As abused boys we became experts at stuffing our feelings and fears back and dealing with the world more or less as emotional robots. When we try to recover and find that we actually have to TALK about things and face them as they are, that means opening the flood gates. All those feelings and memories come crashing out and hit us from every side at once. We have no idea where even to begin - no wonder it's difficult.

Your problem with intimacy is VERY common indeed, bro; you are talking to the expert here! This may well come from a boyhood feeling identifying sex with abuse. That is, when the prospects for intimacy arise, you fear that if this goes any further it will somehow make you "like" the abuser - wanting similar things from a "victim". That would be quite discouraging to intimacy, of course. You comment on this one:

And I think women rule me out to. They seem to think of me as a "nice guy". A friend but more like a brother or something. I think that I send this vibe out because I am so terrified of getting close and them seeing me for what I am.
What may be happening is that because of your own anxieties you either don't see or just don't respond to their signals suggesting they like you as more than a friend. When they see that you don't respond, they conclude you aren't interested.

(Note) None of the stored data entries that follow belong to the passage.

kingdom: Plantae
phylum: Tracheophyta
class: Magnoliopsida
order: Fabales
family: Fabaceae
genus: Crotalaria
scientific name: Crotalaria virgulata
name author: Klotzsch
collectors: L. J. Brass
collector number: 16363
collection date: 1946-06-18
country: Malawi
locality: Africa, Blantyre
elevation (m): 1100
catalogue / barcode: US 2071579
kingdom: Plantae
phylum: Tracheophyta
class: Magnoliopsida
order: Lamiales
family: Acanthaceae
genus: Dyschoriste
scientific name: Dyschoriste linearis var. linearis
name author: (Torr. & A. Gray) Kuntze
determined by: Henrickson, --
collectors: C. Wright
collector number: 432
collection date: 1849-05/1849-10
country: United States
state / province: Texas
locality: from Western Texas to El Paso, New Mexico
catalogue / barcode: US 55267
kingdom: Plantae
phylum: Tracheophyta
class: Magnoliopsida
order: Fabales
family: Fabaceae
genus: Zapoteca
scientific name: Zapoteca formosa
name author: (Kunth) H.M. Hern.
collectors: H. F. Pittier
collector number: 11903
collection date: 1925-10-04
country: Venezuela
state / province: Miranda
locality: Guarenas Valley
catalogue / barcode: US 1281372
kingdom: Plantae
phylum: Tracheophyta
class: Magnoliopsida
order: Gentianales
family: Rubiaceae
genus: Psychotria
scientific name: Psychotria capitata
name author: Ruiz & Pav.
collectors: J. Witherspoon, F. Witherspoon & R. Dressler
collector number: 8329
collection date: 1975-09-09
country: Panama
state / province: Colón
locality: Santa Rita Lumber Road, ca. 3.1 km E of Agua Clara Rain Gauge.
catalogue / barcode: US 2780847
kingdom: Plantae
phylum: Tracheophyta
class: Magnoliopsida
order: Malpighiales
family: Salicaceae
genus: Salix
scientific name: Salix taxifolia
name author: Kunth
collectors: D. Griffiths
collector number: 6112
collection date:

But another possibility would be exactly the one you propose. If the two of you become closer, you figure, the woman will, as you put it, "see me for what I am". But by that you mean "see me for who I THINK I am", that is, a man who has identified himself in terms of all the bad feelings about himself that he learned when he was abused. That would be discouraging to intimacy as well and would easily result in, as you say, a feeling of being weak and confused.

It may take awhile to get past these problems, but I think it does help to know that the fault is not with us. It really IS with the feelings about ourselves that we have to cope with, and all those feelings arise from what was done to us by others. That is, these feelings highlight how terrible the things were that were done to us; they don't reflect on ourselves or on our worth as human beings or as men.

Much love,
Larry
 
Deck,

I understand it. Sometime, the pain, it is so much, it just would be easier to not feel it at all. Unfortunately, I do not think we have the choice of it. What happens, with our emotions, it will happen, and our brain reacts as it will.

I hope that at some point soon, you will be able to feel something better then what you have been feeling recently. Because with being able to feel in general, comes the good feelings as well. They do come. I know it can be hard to believe, but it does happen. I wish you good luck and better feelings.